U.S. border official says Bush can't fire him
By CURT WOODWARD
Associated Press Writer
OLYMPIA, Wash. (AP) -- The head of an obscure agency that prunes trees along the U.S.-Canada border says he's entitled to a job for life under international treaties, despite President Bush's attempt to fire him.
In a letter dated Tuesday, the White House informed Dennis Schornack he had been fired as commissioner of the International Boundary Commission and the International Joint Commission.
But Schornack plans to fight the firing in federal court. Even though he was appointed by Bush in 2002, Schornack says the language of an 80-year-old treaty makes it clear he can't be removed from the boundary office.
"It says I can only leave in a coffin or if I hand in my resignation," Schornack said Wednesday.
Schornack's tussle with the Bush administration comes a few months after he began warning a Washington state retired couple that a concrete wall in their backyard was encroaching on a buffer zone along the border with Canada.
The homeowners, Herbert and Shirley-Ann Leu, live in the tiny border town of Blaine. In the Leus' neighborhood, the international boundary is marked by a drainage ditch; their neighbors across the street are Canadians.

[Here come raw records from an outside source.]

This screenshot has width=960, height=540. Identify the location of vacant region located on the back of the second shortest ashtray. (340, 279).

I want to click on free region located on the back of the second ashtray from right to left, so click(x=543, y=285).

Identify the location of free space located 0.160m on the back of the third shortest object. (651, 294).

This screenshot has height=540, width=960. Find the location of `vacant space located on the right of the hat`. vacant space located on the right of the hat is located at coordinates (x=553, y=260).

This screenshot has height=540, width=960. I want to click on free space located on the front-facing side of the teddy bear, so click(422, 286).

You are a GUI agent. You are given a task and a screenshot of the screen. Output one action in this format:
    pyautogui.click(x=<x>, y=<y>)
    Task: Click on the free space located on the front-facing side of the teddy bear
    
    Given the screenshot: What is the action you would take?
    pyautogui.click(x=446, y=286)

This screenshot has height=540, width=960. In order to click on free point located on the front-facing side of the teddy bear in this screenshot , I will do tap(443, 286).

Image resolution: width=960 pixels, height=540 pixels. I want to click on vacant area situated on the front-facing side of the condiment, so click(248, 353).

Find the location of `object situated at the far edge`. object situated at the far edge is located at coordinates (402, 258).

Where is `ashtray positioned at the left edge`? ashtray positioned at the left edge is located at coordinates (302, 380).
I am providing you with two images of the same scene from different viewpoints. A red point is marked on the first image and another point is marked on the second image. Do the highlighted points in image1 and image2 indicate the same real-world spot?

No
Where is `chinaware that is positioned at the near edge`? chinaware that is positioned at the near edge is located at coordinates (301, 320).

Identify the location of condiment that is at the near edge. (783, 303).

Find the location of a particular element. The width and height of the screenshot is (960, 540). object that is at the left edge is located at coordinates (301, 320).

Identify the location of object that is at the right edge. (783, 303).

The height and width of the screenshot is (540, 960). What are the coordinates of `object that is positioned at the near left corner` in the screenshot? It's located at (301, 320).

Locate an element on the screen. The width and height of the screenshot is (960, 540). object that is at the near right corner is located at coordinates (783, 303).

In April, with the help of the conservative Pacific Legal Foundation, the Leus sued Schornack. They asked a federal judge to stop the commission from removing the wall, arguing Schornack had no standing to impose a 10-foot buffer zone on private property.
The Justice Department took up the defense in U.S. District Court in Seattle, but Schornack also hired private counsel for the Washington, D.C.-based commission.
The White House and Justice Department declined comment on Schornack's claims Wednesday, citing personnel policy and the ongoing legal dispute.
The Joint Commission is a Canadian and U.S. board that oversees boundary waters issues. The Boundary Commission is the border's caretaker, enforcing the construction-free "vista" that extends for 10 feet on either side of the line.
Schornack, a lifelong Republican and longtime aide to former Michigan Gov. John Engler, was appointed to the offices by Bush in 2002. The job pays about $135,000 annually, Schornack said.
The commissions' U.S. offices are minuscule. Besides Schornack, there are four other employees. Until the dispute with the Leus, he said the boundary caretaking job was not very taxing.
"You had to write a couple of reports, occasionally inspect the boundary, decide how to spend the budget on a few projects," Schornack said. "And that's it. Not that hard."
Schornack said his problems began when the Leus' case landed in the hands of Justice Department lawyers who "are on basically a mission to pare back what they see as government intrusion into private property."
"I'm not an ideologue, and it seemed to me that I was being demanded to adopt the ideology of the Justice Department," he said.
Schornack said he tried to be sensitive to the Leus' concerns, but maintained that they should have known building near the border would carry restrictions.
Brian Hodges, the Leus' Pacific Legal Foundation lawyer, said Schornack was being far too heavy-handed.
"It's stranger than fiction," Hodges said. "Commissioner Schornack's hardheaded approach unfortunately justifies people's worst fears about government."